> [Your task]:
The material below holds pictures; leave them out and reproduce exactly the lines from the one with "Figure 4: Training" through the one with "Figure 9: The", inclusive.

> [Record set]:
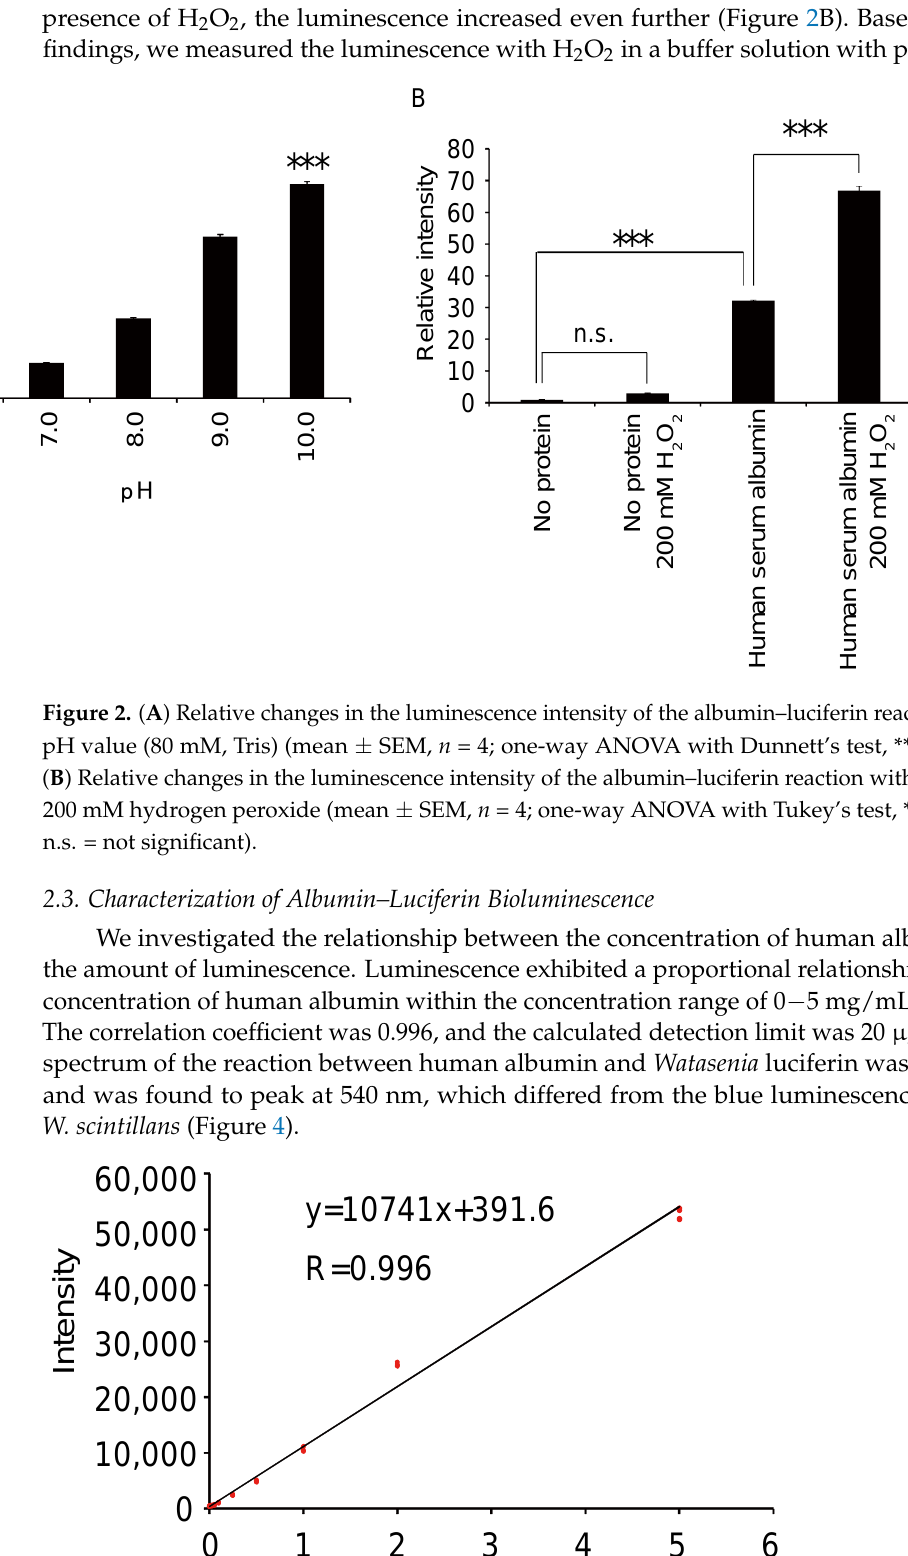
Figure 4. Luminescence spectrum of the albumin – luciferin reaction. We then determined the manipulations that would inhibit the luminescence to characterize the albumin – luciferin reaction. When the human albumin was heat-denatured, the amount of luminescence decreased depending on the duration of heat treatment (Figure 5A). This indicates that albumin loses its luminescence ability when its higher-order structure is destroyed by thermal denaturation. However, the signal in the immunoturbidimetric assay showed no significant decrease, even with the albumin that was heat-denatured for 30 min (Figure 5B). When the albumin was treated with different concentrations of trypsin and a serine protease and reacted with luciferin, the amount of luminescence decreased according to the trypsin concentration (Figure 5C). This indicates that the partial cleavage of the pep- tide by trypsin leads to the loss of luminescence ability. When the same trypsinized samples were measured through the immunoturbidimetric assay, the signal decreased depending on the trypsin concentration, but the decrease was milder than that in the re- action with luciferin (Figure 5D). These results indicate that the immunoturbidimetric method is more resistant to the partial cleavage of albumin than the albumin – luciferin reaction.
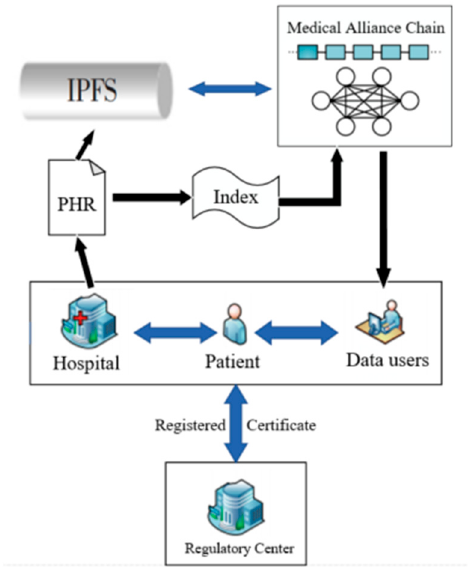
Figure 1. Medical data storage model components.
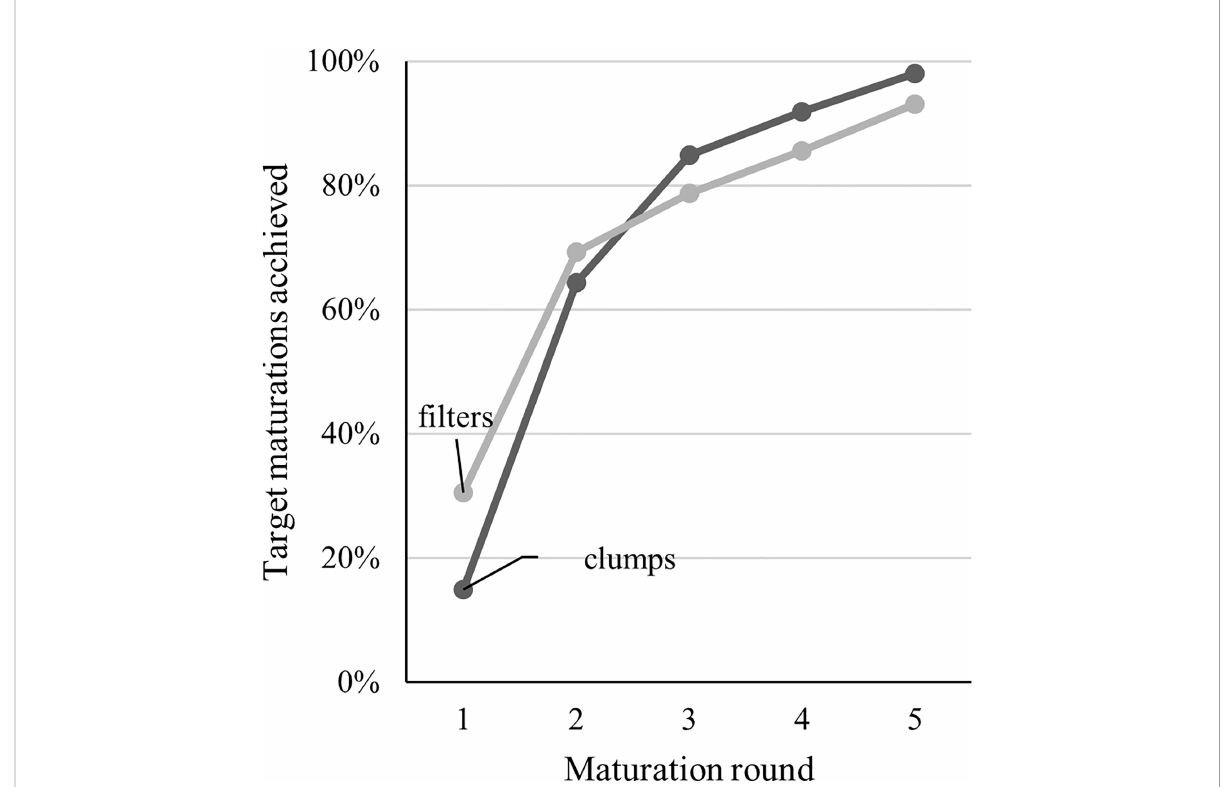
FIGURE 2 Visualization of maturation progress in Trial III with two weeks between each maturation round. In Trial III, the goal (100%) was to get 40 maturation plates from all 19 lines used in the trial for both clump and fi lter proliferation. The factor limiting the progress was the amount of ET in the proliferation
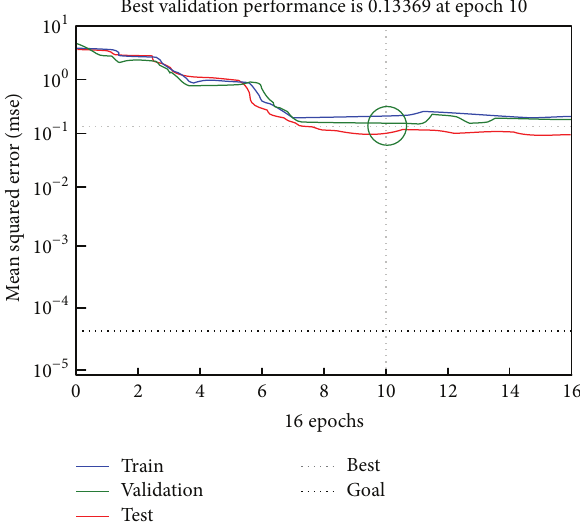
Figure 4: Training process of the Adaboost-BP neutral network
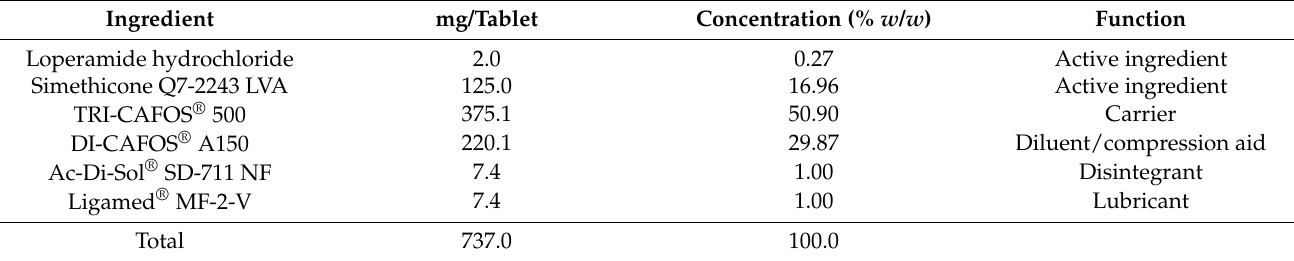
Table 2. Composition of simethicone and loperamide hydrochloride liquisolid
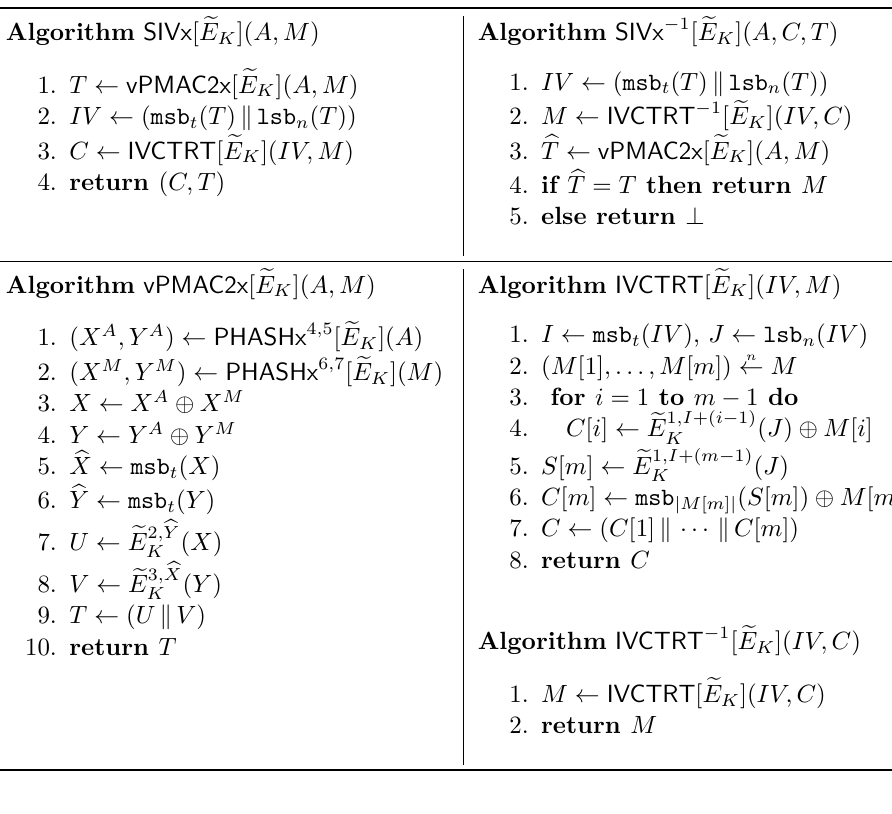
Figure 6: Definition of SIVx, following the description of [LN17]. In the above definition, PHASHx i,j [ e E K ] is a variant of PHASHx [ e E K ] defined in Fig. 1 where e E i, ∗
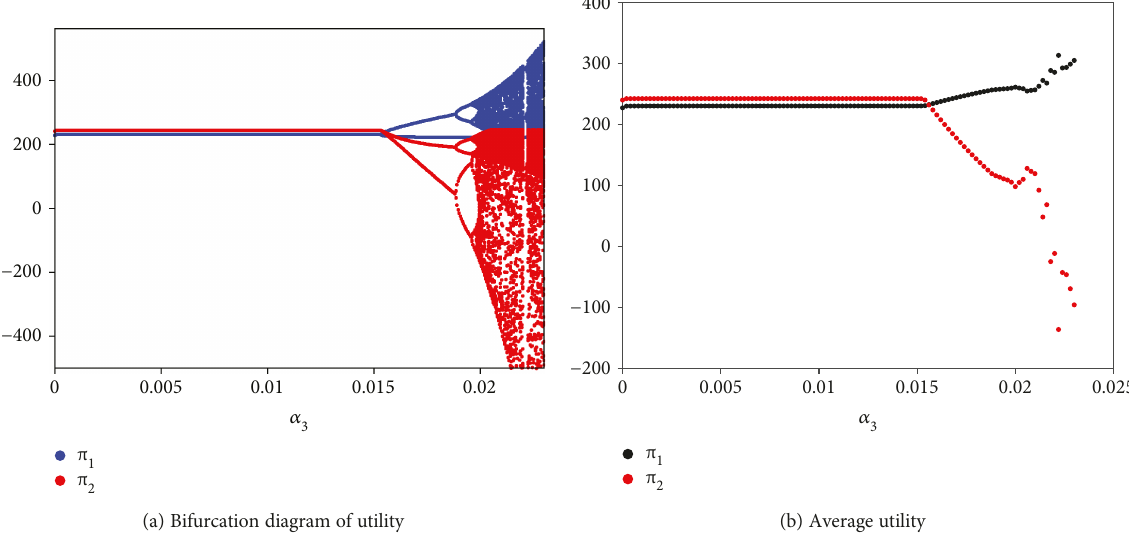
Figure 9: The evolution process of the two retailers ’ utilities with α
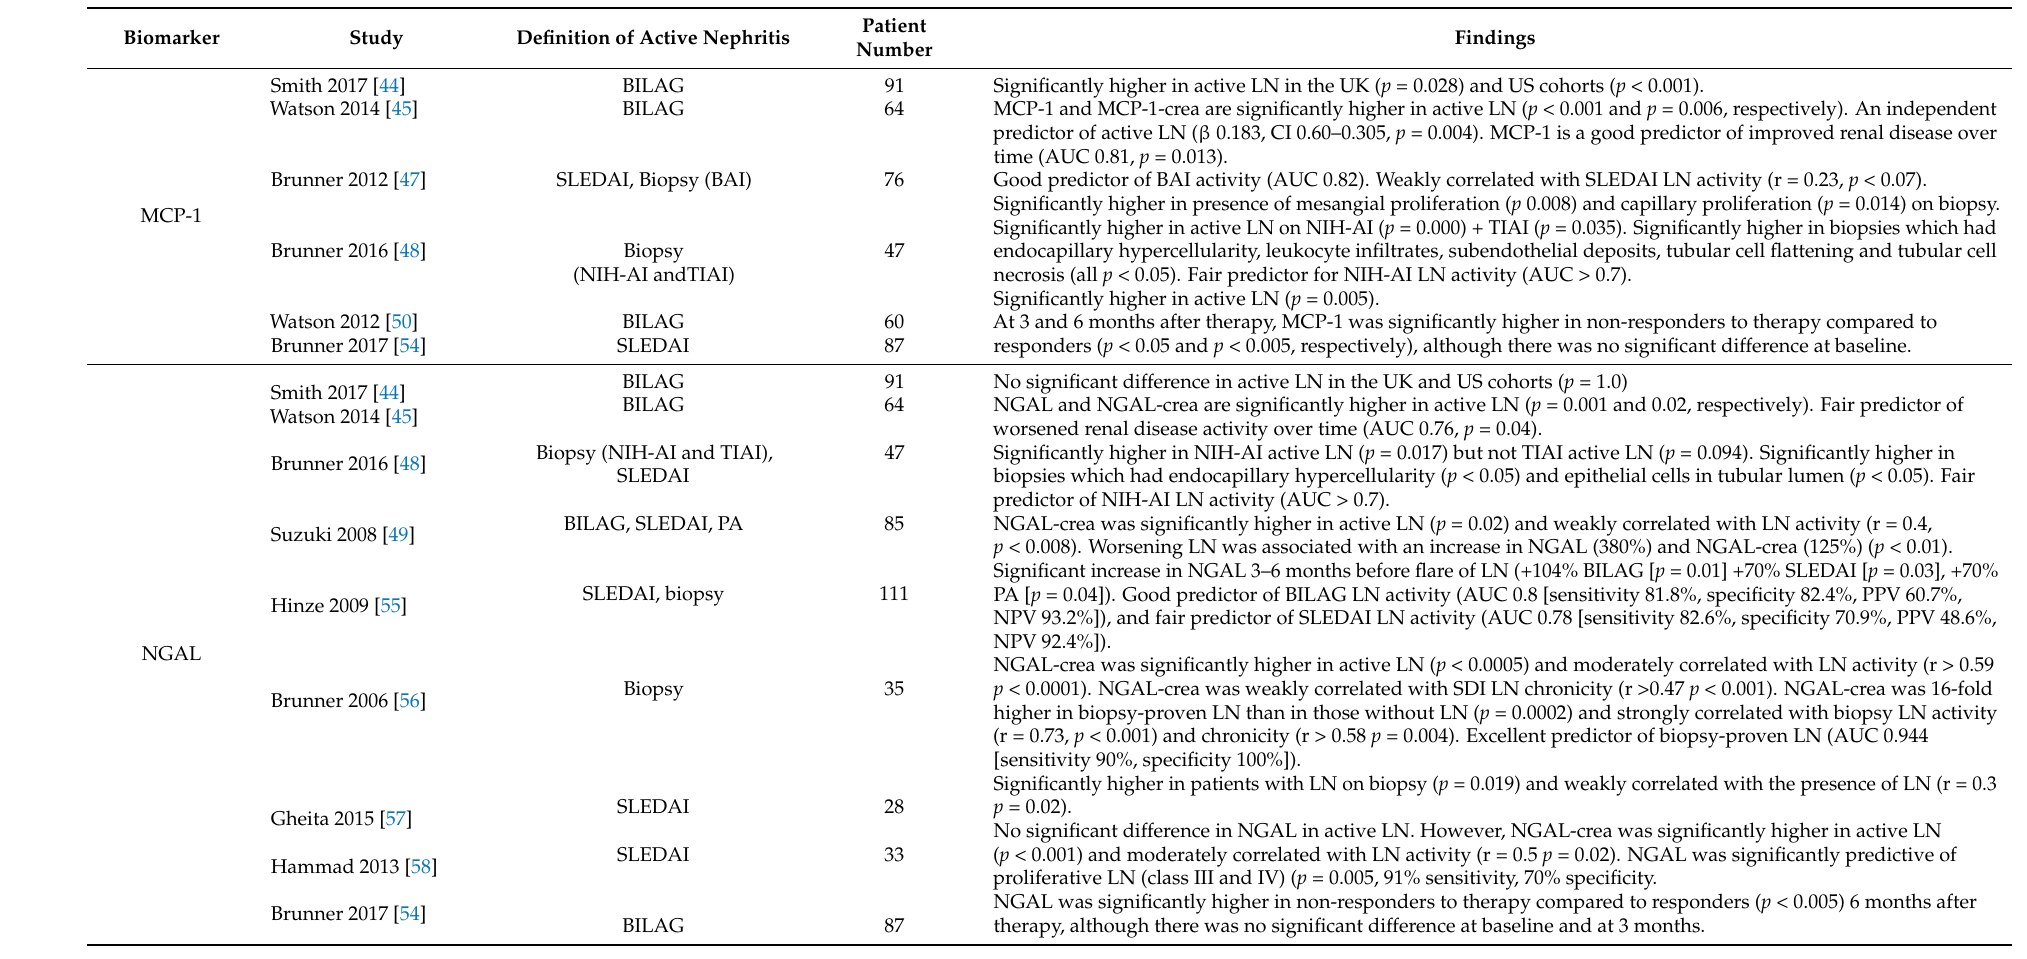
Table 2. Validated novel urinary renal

> [Reply to the task]:
Figure 4: Training process of the Adaboost-BP neutral network
Table 2. Composition of simethicone and loperamide hydrochloride liquisolid
Figure 6: Definition of SIVx, following the description of [LN17]. In the above definition, PHASHx i,j [ e E K ] is a variant of PHASHx [ e E K ] defined in Fig. 1 where e E i, ∗
Figure 9: The evolution process of the two retailers ’ utilities with α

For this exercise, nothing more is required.